The reward function observes the slope of the enzyme activity at each timestep. If the slope is high then the agent will be rewarded more and if the slope if low then the agent is not rewarded much. slope never goes less than 0. I also add a constant at the end of each experiment while training which check how close the highest enzyme value was from the target value. 4.5 U/L is the target value and closer the final enzyme activity was at the end of the experiment more it will be rewarded which is why the difference is inverted. 10000 and 10 are used to scale the values.
reward = slope * 10000
reward_at_end_of_episode = 4.5 - max_enzyme_activity
invert_end_of_episode_reward = (1/reward_at_end_of_episode) * 10
reward = reward + invert_end_of_episode_reward
While training using PPO this is how my agent performed.

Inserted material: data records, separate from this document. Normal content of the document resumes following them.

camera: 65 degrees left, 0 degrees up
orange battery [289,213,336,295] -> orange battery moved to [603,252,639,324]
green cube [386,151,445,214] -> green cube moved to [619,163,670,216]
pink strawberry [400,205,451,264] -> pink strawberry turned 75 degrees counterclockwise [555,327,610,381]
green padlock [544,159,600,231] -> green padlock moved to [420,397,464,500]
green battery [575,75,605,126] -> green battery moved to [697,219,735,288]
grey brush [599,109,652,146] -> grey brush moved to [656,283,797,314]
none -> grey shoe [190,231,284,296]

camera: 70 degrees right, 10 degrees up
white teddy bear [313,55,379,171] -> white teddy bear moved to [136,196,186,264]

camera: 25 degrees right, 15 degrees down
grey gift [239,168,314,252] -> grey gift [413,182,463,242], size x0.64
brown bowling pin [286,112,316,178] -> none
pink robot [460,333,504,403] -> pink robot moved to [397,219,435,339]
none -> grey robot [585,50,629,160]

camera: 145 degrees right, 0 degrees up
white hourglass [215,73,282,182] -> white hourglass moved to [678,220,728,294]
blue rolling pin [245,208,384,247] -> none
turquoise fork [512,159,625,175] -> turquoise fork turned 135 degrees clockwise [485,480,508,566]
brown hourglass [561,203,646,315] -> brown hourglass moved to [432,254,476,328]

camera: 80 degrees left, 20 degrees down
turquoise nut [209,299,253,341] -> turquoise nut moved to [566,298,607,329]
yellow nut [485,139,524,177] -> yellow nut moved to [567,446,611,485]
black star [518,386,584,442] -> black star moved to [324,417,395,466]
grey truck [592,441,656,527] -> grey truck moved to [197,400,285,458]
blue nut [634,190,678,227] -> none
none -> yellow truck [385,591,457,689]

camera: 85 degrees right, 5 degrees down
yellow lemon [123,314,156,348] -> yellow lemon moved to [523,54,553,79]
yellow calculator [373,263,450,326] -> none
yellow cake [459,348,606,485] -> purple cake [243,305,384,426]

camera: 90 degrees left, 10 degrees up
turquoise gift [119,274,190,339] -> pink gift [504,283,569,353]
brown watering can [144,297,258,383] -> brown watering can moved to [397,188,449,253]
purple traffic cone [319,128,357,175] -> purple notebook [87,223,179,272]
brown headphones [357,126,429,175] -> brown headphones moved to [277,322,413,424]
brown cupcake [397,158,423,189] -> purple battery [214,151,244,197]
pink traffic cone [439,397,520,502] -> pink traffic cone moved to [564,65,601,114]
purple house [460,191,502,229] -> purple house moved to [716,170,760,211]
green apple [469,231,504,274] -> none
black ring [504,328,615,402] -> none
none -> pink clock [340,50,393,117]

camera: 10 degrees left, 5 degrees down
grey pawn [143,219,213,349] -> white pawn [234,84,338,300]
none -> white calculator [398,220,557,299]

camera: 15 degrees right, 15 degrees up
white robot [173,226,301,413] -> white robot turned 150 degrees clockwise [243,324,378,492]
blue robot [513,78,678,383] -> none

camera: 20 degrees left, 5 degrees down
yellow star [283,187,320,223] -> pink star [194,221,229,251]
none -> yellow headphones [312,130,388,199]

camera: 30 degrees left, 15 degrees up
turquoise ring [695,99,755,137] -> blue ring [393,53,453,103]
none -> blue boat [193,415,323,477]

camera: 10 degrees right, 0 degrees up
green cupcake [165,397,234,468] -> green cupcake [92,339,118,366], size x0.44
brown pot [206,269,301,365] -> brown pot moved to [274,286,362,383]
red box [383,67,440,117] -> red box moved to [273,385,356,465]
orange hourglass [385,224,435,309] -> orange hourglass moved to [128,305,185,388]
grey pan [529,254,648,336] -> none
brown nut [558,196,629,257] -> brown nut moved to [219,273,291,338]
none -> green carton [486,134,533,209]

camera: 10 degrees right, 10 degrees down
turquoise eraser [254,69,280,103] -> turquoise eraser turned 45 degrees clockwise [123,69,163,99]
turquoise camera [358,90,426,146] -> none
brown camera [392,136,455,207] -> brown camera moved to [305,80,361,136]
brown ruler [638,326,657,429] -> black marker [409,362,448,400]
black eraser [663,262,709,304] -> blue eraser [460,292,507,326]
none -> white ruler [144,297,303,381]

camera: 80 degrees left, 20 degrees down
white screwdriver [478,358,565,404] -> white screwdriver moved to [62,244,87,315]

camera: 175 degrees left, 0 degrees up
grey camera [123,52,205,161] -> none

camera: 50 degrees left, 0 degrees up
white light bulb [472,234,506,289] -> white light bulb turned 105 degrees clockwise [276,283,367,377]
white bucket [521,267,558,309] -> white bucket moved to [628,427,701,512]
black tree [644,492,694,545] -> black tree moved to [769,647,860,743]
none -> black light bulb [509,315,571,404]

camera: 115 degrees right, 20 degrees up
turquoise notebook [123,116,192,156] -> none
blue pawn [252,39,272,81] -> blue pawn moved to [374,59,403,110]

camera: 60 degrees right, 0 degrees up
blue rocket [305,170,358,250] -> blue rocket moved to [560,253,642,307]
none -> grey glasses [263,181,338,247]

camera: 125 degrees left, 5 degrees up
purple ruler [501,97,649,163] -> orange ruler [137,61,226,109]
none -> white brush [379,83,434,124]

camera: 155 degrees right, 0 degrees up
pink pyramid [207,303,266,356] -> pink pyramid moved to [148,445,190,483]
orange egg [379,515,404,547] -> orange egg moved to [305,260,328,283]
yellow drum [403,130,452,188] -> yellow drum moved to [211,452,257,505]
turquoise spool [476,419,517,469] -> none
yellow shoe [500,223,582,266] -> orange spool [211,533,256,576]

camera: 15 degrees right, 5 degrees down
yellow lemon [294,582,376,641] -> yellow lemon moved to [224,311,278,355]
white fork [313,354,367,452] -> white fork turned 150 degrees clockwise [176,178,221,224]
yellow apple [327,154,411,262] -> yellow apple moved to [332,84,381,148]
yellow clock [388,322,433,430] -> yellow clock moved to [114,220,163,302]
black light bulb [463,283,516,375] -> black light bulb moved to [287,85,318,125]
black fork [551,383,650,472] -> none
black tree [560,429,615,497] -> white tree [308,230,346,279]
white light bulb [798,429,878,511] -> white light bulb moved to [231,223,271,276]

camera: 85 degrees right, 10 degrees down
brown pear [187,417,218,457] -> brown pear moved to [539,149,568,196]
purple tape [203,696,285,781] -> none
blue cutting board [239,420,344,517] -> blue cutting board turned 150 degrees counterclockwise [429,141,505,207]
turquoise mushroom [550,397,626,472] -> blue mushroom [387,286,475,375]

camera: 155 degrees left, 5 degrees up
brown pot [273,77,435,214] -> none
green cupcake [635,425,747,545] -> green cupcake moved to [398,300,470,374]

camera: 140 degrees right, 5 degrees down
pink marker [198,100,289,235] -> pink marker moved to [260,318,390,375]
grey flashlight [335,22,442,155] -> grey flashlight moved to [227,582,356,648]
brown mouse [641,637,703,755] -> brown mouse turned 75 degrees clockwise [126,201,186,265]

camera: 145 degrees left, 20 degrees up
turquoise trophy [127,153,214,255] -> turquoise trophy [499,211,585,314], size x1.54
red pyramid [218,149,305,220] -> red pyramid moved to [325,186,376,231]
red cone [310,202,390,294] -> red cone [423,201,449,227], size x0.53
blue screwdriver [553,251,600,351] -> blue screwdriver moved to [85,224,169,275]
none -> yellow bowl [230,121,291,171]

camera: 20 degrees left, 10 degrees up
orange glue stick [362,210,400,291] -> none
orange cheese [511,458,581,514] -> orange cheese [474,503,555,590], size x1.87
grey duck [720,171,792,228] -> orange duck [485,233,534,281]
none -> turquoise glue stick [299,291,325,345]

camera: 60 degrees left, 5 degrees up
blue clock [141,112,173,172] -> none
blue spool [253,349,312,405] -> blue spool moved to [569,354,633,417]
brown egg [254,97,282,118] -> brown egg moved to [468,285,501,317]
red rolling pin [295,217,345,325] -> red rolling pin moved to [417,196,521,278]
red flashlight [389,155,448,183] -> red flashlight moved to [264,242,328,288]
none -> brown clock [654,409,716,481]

Agent was exploring a lot of ways to add substrate which was giving me enzyme activity higher than what was expected but was not able to converge on it. Instead it was converging on another set of actions (add every hour) which was giving me lower enzyme activity.
I am not able to understand why its behaving like this and I am not sure how to approach to solve this. Is there any problem in my reward function? What changes can I make to debug this issue?